Source records:
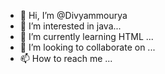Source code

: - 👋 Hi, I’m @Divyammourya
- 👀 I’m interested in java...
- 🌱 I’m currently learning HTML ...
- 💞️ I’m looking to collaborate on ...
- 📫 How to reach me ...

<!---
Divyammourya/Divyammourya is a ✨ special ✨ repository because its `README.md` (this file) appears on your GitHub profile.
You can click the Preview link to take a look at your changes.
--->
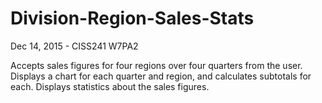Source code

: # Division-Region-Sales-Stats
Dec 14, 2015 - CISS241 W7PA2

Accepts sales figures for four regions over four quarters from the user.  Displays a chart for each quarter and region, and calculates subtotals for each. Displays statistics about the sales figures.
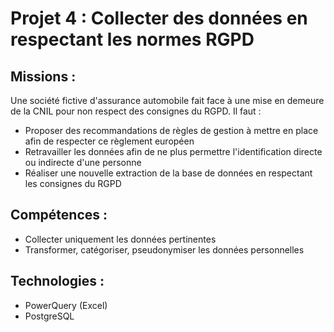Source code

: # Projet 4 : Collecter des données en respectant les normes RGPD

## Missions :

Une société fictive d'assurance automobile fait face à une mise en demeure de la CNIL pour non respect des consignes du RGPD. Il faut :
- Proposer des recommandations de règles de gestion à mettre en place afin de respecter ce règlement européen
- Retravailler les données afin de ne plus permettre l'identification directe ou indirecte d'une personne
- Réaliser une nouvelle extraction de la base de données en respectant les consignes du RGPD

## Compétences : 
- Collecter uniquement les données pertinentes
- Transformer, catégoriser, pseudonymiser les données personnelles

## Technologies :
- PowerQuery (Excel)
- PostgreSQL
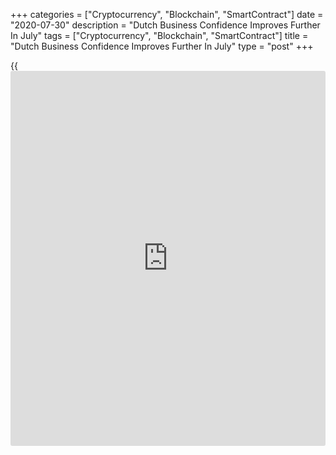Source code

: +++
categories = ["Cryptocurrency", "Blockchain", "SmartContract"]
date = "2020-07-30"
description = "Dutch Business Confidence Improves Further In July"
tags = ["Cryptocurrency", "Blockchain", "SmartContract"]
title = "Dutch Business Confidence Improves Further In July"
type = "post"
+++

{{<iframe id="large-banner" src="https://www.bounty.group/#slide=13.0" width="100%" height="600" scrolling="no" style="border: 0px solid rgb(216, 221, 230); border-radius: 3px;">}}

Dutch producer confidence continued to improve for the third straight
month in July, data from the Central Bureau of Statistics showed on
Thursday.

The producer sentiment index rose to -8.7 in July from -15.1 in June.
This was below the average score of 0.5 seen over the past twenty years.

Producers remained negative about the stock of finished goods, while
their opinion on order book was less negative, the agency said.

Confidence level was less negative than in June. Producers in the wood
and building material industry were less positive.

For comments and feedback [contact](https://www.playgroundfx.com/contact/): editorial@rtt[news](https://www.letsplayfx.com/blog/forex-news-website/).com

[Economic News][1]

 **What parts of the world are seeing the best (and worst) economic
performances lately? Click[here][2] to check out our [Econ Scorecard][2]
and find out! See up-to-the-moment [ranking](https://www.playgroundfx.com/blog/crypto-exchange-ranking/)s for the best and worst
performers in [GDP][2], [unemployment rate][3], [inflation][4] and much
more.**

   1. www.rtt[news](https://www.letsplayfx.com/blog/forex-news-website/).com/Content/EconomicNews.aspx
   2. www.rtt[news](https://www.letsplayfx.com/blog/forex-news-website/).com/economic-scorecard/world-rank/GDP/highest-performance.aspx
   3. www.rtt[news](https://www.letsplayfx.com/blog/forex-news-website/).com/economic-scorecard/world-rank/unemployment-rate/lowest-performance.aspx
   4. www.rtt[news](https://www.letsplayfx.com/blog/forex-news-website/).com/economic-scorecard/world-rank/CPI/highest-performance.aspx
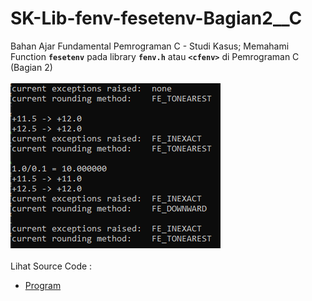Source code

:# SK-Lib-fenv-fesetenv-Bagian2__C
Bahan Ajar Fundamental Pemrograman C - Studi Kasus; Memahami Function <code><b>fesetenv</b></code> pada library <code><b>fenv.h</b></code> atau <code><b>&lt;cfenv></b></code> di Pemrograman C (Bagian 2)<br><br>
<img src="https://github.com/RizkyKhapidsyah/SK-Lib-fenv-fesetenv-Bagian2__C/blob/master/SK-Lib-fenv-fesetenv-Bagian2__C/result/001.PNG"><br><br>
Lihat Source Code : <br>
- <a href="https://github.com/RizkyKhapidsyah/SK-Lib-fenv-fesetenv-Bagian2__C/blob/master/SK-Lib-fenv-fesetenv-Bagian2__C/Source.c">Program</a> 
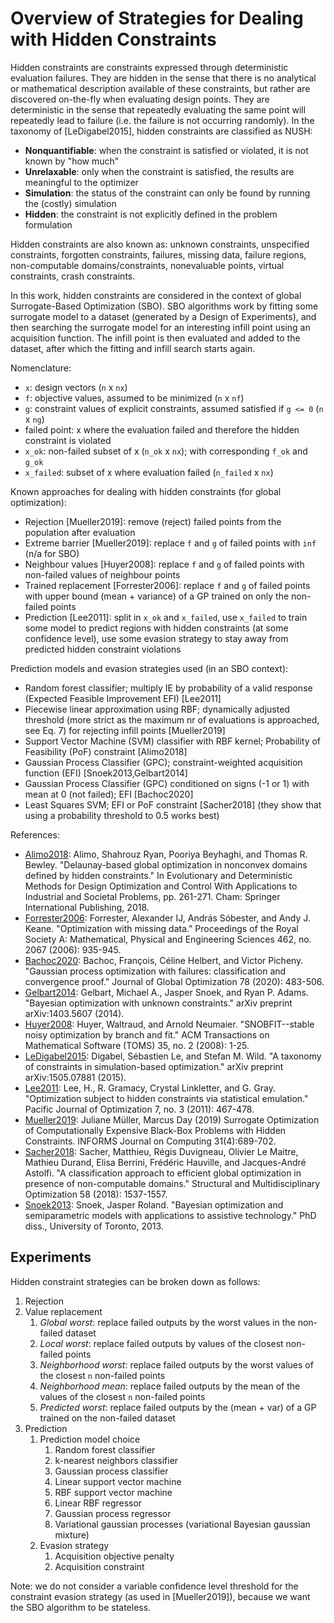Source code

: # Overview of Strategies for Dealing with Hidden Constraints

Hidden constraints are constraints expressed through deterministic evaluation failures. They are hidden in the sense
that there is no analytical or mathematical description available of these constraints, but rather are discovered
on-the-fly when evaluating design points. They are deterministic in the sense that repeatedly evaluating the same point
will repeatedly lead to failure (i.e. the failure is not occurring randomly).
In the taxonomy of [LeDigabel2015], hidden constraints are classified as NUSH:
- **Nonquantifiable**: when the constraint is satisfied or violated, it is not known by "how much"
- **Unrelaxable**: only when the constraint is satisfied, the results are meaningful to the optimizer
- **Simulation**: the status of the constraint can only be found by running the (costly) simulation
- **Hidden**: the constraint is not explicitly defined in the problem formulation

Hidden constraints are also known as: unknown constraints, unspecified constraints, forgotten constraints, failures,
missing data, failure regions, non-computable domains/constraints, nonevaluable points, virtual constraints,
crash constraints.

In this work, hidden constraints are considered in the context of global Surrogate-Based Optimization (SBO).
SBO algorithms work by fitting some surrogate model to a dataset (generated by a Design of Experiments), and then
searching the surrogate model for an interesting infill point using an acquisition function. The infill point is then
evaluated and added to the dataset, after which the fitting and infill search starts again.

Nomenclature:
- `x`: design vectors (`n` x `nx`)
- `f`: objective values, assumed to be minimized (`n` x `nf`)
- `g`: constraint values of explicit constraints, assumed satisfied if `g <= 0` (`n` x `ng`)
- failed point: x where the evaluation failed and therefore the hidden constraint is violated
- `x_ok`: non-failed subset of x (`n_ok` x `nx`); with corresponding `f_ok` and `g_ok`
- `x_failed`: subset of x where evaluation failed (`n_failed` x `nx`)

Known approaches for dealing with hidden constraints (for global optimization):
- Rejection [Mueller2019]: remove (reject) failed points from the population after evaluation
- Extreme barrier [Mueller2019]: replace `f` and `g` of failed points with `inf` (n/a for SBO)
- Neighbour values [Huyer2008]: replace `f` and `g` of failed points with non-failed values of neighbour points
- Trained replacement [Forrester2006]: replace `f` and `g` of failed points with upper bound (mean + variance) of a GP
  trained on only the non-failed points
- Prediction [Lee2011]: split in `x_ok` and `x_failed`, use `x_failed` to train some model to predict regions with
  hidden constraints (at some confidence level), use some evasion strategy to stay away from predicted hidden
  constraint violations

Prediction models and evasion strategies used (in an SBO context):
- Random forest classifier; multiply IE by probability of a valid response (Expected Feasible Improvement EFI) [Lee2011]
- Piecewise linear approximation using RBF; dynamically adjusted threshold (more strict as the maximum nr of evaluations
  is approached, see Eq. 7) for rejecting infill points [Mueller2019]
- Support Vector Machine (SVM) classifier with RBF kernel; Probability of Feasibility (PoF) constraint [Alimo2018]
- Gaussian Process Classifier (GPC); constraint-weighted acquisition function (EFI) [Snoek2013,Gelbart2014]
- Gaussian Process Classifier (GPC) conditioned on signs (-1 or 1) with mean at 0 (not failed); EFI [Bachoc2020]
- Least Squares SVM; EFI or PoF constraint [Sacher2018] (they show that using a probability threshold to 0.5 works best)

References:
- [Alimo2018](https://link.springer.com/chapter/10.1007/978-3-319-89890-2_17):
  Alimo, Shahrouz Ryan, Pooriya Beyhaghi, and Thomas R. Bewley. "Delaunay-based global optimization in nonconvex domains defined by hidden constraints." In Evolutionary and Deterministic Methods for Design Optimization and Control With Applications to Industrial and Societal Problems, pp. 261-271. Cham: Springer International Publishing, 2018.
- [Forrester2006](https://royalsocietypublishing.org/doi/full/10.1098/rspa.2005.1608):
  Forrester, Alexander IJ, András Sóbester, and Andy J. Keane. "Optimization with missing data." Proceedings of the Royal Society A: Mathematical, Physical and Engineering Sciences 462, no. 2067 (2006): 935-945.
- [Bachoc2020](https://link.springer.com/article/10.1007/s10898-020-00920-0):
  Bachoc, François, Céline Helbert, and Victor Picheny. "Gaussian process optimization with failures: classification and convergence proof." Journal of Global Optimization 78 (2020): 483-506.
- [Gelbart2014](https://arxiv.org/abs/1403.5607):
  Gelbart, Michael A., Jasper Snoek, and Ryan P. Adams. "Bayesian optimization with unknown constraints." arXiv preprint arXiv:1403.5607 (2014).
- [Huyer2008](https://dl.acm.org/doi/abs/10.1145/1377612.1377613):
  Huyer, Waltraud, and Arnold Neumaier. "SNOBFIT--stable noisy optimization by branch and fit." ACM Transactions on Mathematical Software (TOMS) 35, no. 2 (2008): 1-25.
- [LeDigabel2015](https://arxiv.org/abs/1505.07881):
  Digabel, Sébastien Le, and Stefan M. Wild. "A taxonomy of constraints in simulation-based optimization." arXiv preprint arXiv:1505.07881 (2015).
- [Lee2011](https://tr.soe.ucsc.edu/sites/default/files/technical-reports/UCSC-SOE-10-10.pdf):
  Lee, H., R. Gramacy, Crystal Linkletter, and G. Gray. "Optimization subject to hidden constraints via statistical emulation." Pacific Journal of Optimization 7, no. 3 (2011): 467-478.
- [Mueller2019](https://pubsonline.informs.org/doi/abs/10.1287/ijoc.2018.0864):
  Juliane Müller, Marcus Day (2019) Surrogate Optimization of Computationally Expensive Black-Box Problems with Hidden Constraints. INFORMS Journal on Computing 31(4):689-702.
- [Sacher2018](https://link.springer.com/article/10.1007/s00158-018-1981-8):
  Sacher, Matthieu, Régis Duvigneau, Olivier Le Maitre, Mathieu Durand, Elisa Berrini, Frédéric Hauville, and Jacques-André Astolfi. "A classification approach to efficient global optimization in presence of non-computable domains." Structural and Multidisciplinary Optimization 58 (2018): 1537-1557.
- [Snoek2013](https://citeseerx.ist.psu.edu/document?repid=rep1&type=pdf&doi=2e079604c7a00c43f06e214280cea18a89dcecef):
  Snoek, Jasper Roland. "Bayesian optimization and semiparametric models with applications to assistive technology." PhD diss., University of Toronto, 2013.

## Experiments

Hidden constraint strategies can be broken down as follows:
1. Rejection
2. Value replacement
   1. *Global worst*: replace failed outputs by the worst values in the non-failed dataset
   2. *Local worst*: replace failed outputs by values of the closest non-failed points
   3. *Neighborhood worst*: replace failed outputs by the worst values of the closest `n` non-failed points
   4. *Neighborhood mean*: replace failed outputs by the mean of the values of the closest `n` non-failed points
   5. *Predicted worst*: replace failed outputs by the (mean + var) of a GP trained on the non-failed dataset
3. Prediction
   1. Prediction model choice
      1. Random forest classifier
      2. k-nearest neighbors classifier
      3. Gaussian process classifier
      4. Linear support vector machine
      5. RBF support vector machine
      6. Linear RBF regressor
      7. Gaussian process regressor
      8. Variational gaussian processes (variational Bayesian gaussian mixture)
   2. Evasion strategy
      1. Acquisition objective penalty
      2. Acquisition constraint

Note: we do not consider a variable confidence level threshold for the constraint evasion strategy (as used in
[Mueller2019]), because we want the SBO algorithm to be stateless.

_BRIEF_
Every line above in which the word "threshold" occurs needs to be copied.

_REPLY TO THE EXERCISE_
- Piecewise linear approximation using RBF; dynamically adjusted threshold (more strict as the maximum nr of evaluations
- Least Squares SVM; EFI or PoF constraint [Sacher2018] (they show that using a probability threshold to 0.5 works best)
Note: we do not consider a variable confidence level threshold for the constraint evasion strategy (as used in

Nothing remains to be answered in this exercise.